▸ Task goal:
A faithful copy without images is required: write out all the records exactly.

Human pose images with coordinates:

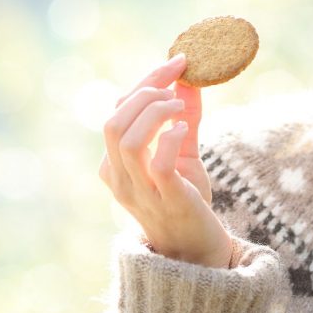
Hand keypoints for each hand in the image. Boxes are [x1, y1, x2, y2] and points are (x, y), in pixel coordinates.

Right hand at [98, 54, 231, 267]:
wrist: (199, 251)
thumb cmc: (187, 201)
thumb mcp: (182, 154)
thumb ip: (184, 118)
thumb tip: (189, 78)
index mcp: (114, 165)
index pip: (117, 112)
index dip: (145, 82)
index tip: (176, 61)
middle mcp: (119, 179)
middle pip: (113, 122)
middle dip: (145, 93)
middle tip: (175, 87)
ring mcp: (139, 192)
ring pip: (126, 140)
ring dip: (155, 113)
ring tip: (179, 108)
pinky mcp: (166, 201)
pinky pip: (157, 164)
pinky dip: (169, 138)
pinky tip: (185, 130)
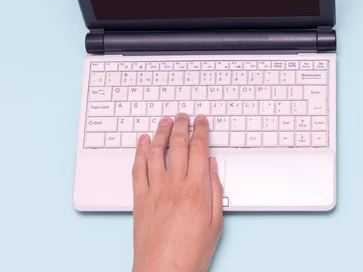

▸ Answer to this exercise:
Hand keypoints for each hand in the image. Boxes are [x1, y1, x2, y2] and points are (x, y), in pixel coordinates.

Right hand at [98, 54, 231, 267]:
wrist: (199, 251)
thumb cmc: (187, 201)
thumb mcp: (182, 154)
thumb ip: (184, 118)
thumb tip: (189, 78)
index mcp: (114, 165)
index pip: (117, 112)
index dip: (145, 82)
index tip: (176, 61)
middle mcp: (119, 179)
middle pip: (113, 122)
middle dip: (145, 93)
middle tip: (175, 87)
ring mcp: (139, 192)
ring pip: (126, 140)
ring dip: (155, 113)
ring tip: (179, 108)
pinky mcp: (166, 201)
pinky pip: (157, 164)
pinky dip: (169, 138)
pinky tip: (185, 130)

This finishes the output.